A new report from Aite Group, LLC summarizes top global trade banks’ views of open-account transactions in relation to their traditional trade finance business. Based on an Aite Group survey of senior trade finance and supply chain management representatives at 19 of the top 100 global trade banks, this report highlights the initiatives these banks are undertaking as a result of their experiences. The report also provides suggestions for banks to adapt to open-account transactions and expand their products and solutions to enhance client relationships.

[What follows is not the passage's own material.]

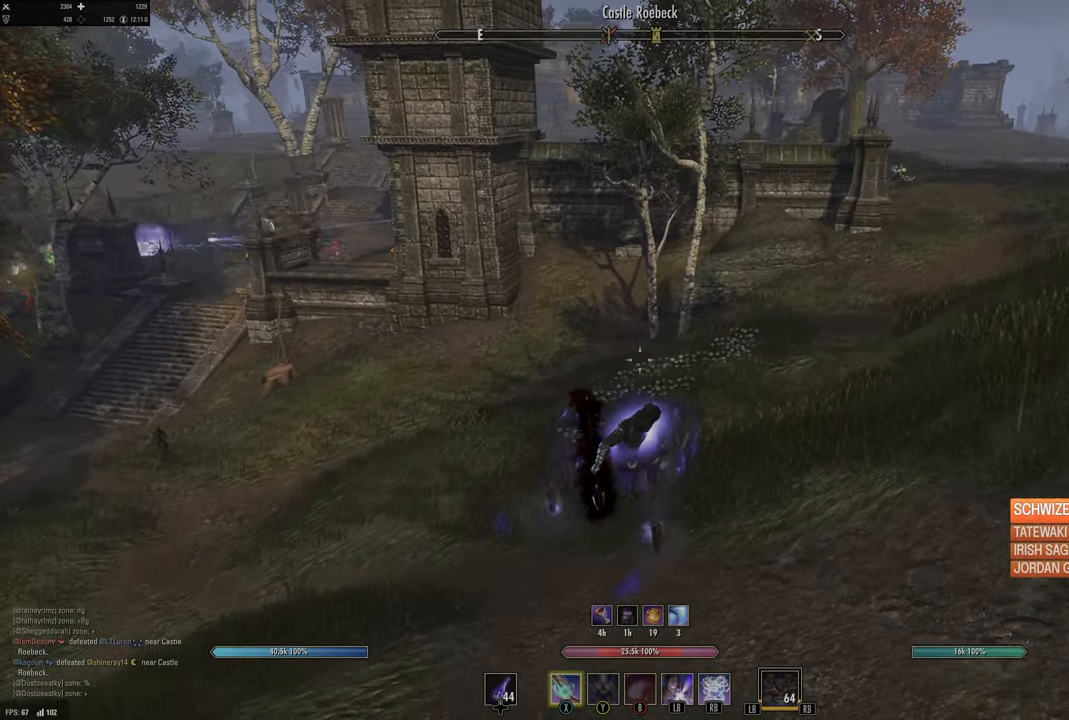
{"buttons": [], "left_stick": "up-right", "right_stick": "center", "events": [[334, "right_stick", "left"], [500, "right_stick", "center"]]}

Over the past several years, many industry insiders have declared the end of traditional trade finance as more and more companies move toward using open-account transactions. Aite Group’s data shows that this is simply not the case. While nearly half of surveyed banks see demand for traditional trade finance services decreasing as demand for open-account transactions rises, a similar number see demand for traditional trade finance holding steady. Open-account transactions are not leading to the demise of traditional trade finance, but they are creating new opportunities and challenges.

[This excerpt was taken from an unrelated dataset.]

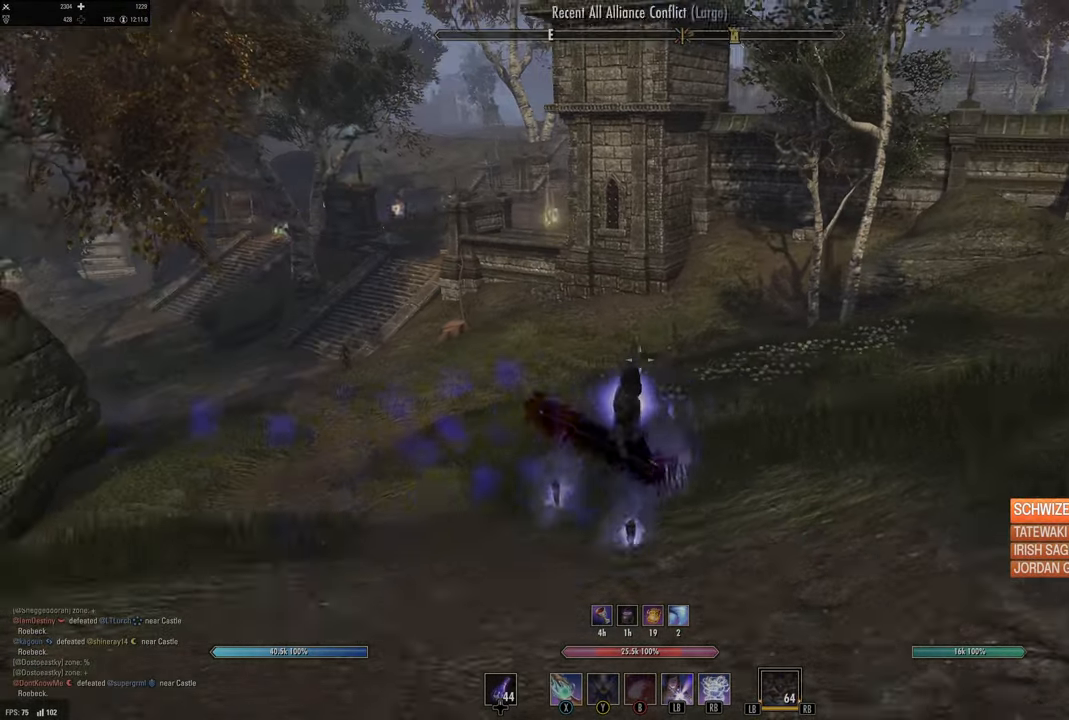
{"buttons": [], "left_stick": "up", "right_stick": "center", "events": [[167, "right_stick", "left"], [350, "right_stick", "center"], [434, "left_stick", "up"]]}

“Trade finance is evolving, and smart banks will plan accordingly,” says Nancy Atkinson, senior analyst with Aite Group and author of this report. “Fortunately, there is now time for banks to implement new products, services and technologies over a several-year period, and to spend capital iteratively to competitively position themselves. Banks that take these steps facilitate building client relationships through greater support of clients’ overall trade activity, and will maintain their leadership position as the global economy recovers and the pendulum swings toward less costly, effective trade financing.”